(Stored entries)
[Start of Attachment]
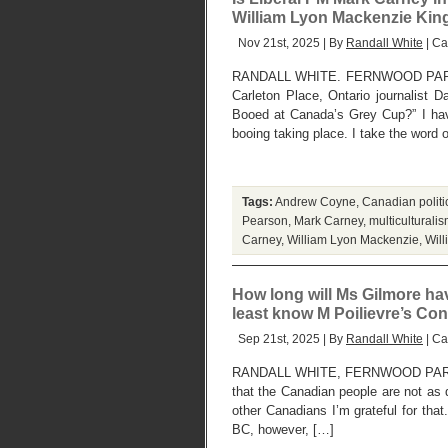
William Lyon Mackenzie King
Nov 21st, 2025 | By
Randall White
| Ca
RANDALL WHITE. FERNWOOD PARK,
Carleton Place, Ontario journalist
Booed at Canada’s Grey Cup?” I hav
booing taking place. I take the word 
Tags:
Andrew Coyne
,
Canadian politic
Pearson
,
Mark Carney
,
multiculturali
Carney
,
William Lyon Mackenzie
,
Wil
How long will Ms Gilmore ha
least know M Poilievre’s Con
Sep 21st, 2025 | By
Randall White
| Ca
RANDALL WHITE, FERNWOOD PARK,
that the Canadian people are not as 
other Canadians I’m grateful for tha
BC, however, […]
[End of Attachment]
_How to complete this task_
The answer must consist of the entries above, reproduced word for word, without any pictures.

_Response to the task_
William Lyon Mackenzie King
Nov 21st, 2025 | By
Randall White
| Ca
RANDALL WHITE. FERNWOOD PARK,
Carleton Place, Ontario journalist
Booed at Canada’s Grey Cup?” I hav
booing taking place. I take the word 
Tags:
Andrew Coyne
,
Canadian politic
Pearson
,
Mark Carney
,
multiculturali
Carney
,
William Lyon Mackenzie
,
Wil
How long will Ms Gilmore ha
least know M Poilievre’s Con
Sep 21st, 2025 | By
Randall White
| Ca
RANDALL WHITE, FERNWOOD PARK,
that the Canadian people are not as 
other Canadians I’m grateful for tha
BC, however, […]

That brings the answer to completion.